KUTIPAN TEKS:
Menimbang Kebaikan Versus Keburukan Kolekan Saat Ngilmu di Negeri Aing


Kenali kolekan positif dan kolekan negatif saat ngilmu di Negeri Aing (Foto: pixabay/bob_dmyt)
JARUM jam menunjuk angka 13.30 WIB. Bel berdentang kencang tanda pulang sekolah. Para siswa langsung merapihkan buku, alat tulis, memasukan tas, lalu bergegas meninggalkan kelas.
Namun, bagi beberapa siswa, setelah melintasi gerbang sekolah tujuan selanjutnya bukan rumah. Mereka memilih nongkrong dulu di dekat sekolah.
Baca Juga:
Ragam Tipe Anak Ekskul Ketika Ngilmu di Negeri Aing Masih Tatap Muka
Biasanya, warung kopi atau pedagang kecil jadi tempat nongkrong favorit di dekat sekolah. Ketika sedang asyik nongkrong dan berbagi canda tawa, tiba-tiba ada seseorang teman menghampiri.
"Woy kolekan Rp5.000 rata nih, ada alumni 'pentolan' dateng," ujar Mr.A kepada teman-teman sedang nongkrong, dengan sedikit unsur pemaksaan.

TUGAS LATIHAN:
1. Jawab pertanyaan berikut berdasarkan teks tentang kolekan:
(a) Pukul berapa jarum jam menunjuk saat bel pulang sekolah berdentang?
(b) Apa yang biasanya menjadi tempat nongkrong favorit di dekat sekolah?
(c) Berapa jumlah kolekan yang diminta Mr.A?
2. Salin persis baris-baris dalam daftar, mulai dari baris yang memuat "orange star at" sampai akhir daftar, termasuk kedua ujungnya. Jangan sertakan gambar dalam jawaban.
Teks dan daftar tidak saling berhubungan.

BAHAN LATIHAN:
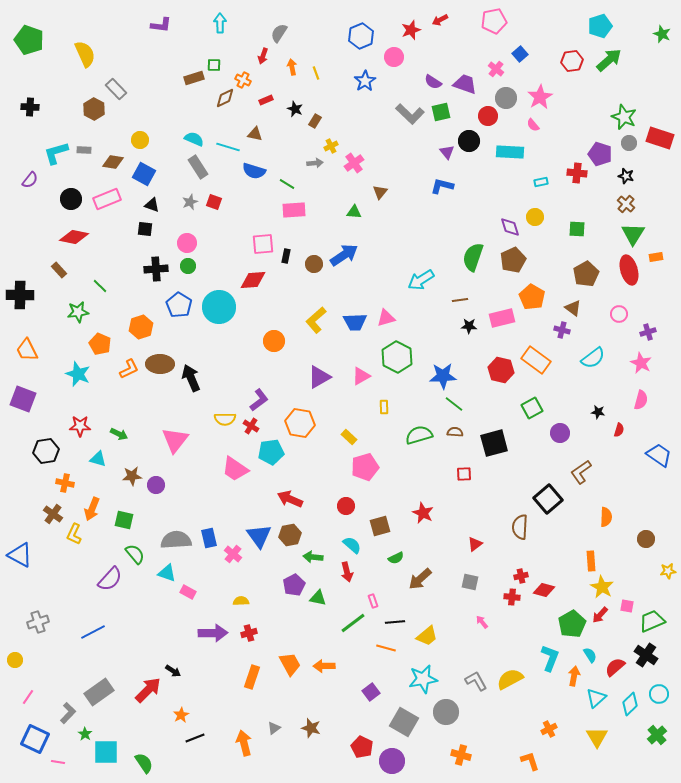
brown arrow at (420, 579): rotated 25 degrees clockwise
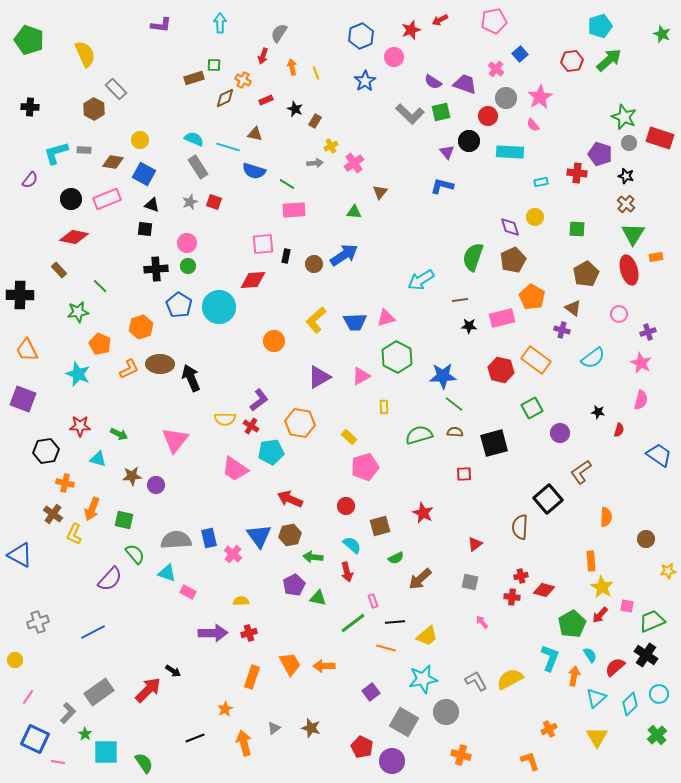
orange star at (181, 715): moved 44 px right, 6 px up
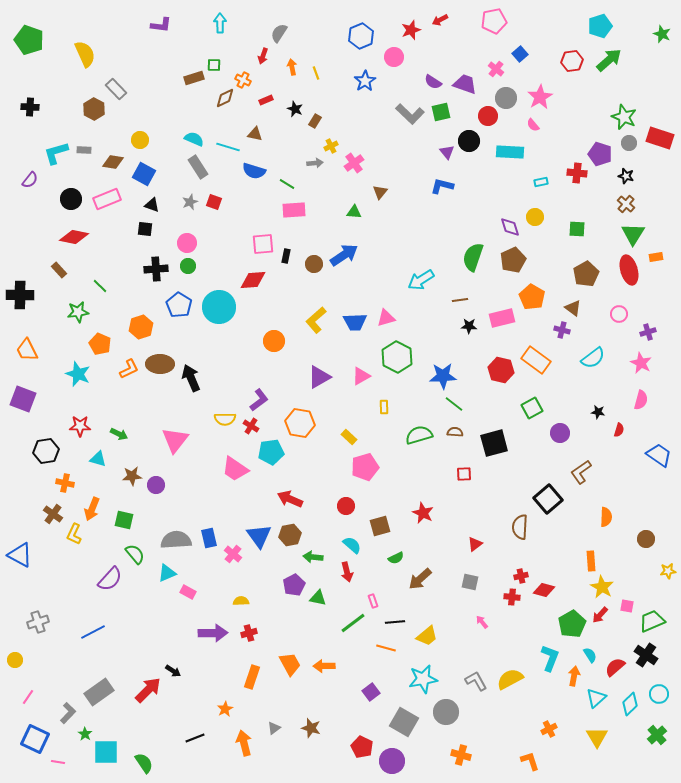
cyan triangle at (167, 573): rotated 42 degrees counterclockwise
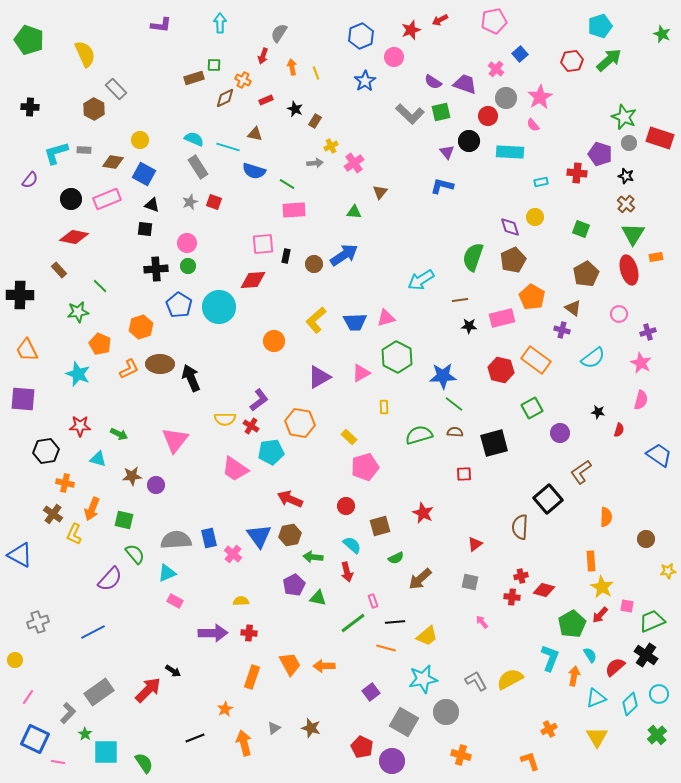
green square at (577, 229): moved 4 px right; rotated 18 degrees clockwise
pink triangle at (361, 376): moved 3 px up
purple square at (23, 399): rotated 16 degrees counterclockwise
pink rectangle at (188, 592): moved 13 px left, 9 px down
red cross at (249, 633): rotated 21 degrees clockwise
cyan triangle at (596, 698): rotated 20 degrees clockwise
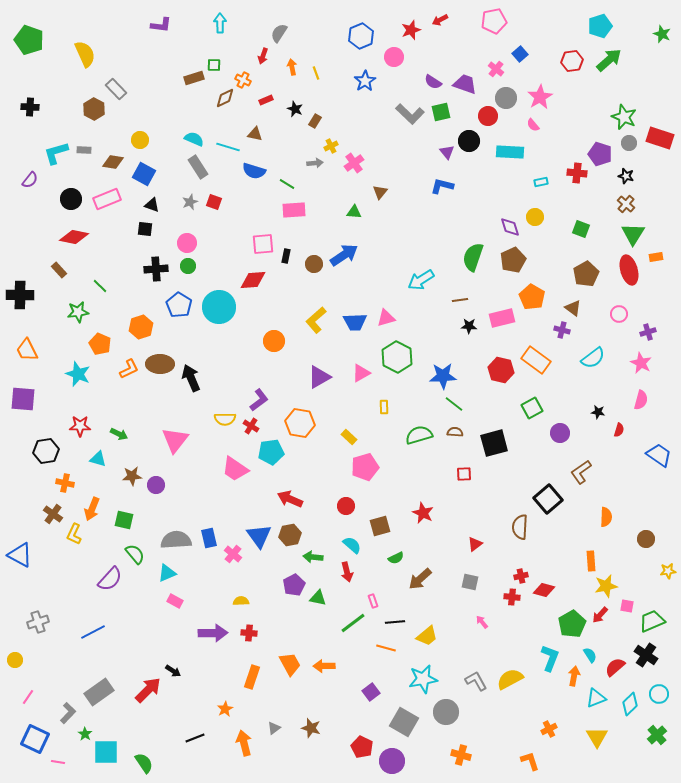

JAWABAN SOAL:
1.
(a) Pukul 13.30 WIB.
(b) Warung kopi atau pedagang kecil.
(c) Rp5.000.

2.
orange star at (181, 715): moved 44 px right, 6 px up
cyan triangle at (167, 573): rotated 42 degrees counterclockwise
green square at (577, 229): moved 4 px right; rotated 18 degrees clockwise
pink triangle at (361, 376): moved 3 px up
purple square at (23, 399): rotated 16 degrees counterclockwise
pink rectangle at (188, 592): moved 13 px left, 9 px down
red cross at (249, 633): rotated 21 degrees clockwise
cyan triangle at (596, 698): rotated 20 degrees clockwise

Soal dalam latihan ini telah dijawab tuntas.